◆ **Task statement**
Exact copy without images: repeat every entry as written.

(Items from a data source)
··········

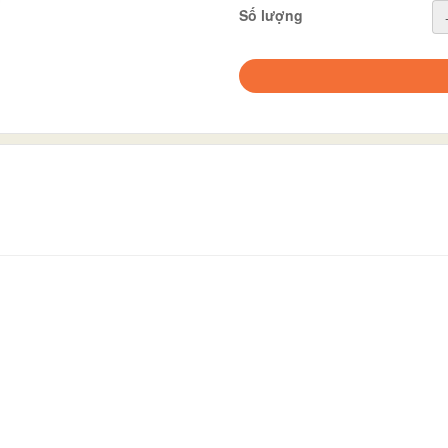
Số lượng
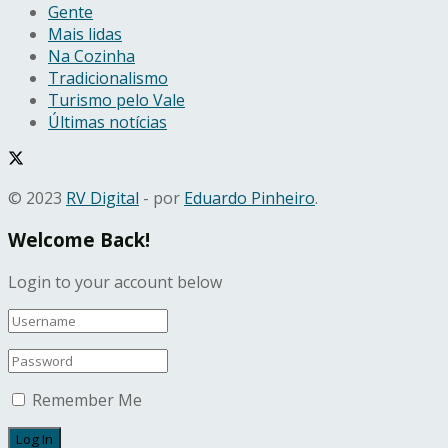
Gente
Mais lidas
Na Cozinha
Tradicionalismo
Turismo pelo Vale
Últimas notícias
© 2023
RV Digital
- por
Eduardo Pinheiro
.
Welcome Back!
Login to your account below
Remember Me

··········

◆ **Result of this exercise**
Số lượng
Gente
Mais lidas
Na Cozinha
Tradicionalismo
Turismo pelo Vale
Últimas notícias
© 2023
RV Digital
- por
Eduardo Pinheiro
.
Welcome Back!
Login to your account below
Remember Me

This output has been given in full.